When using Direct Data Transfer to move TaskInput data from Drivers to Engines, the Engines pull the data via HTTP directly from the Driver. You can configure the Driver's embedded HTTP server to use a static TCP port or an ephemeral TCP port according to the driver.properties file.
You can also install an optional Engine Hook to enable communication between Drivers and Engines when NAT is in use.
For GridServer deployments that use NAT and do not have the optional Engine Hook, you can support NAT between Drivers and Engines by disabling peer-to-peer communication in one of two ways:
| • | If, from the perspective of the Drivers, the Engines are behind a NAT device, the Engines cannot provide peer-to-peer communication.

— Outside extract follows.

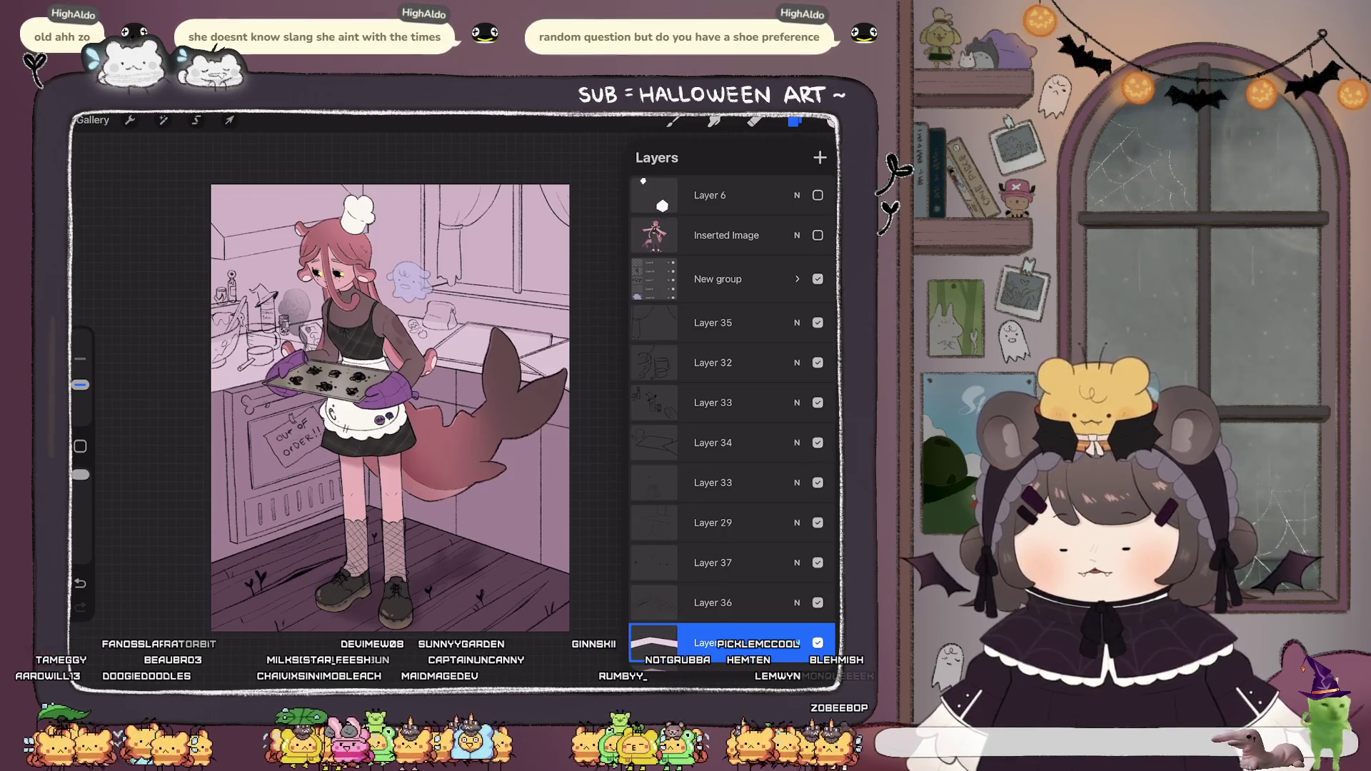
Close the Layers panel and zoom in and out over the full illustration.
left_click(794, 120)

In this case, disable Direct Data Transfer in the Engine configuration. |
| • | If, from the perspective of the Engines, the Drivers are behind a NAT device, then the Drivers cannot provide peer-to-peer communication. Provide the Driver addresses if you know them in advance. Otherwise, disable Direct Data Transfer in the Driver properties file. |
When using Direct Data Transfer to move TaskOutput data from Engines to Drivers, the Drivers pull the data via HTTP directly from the Engines.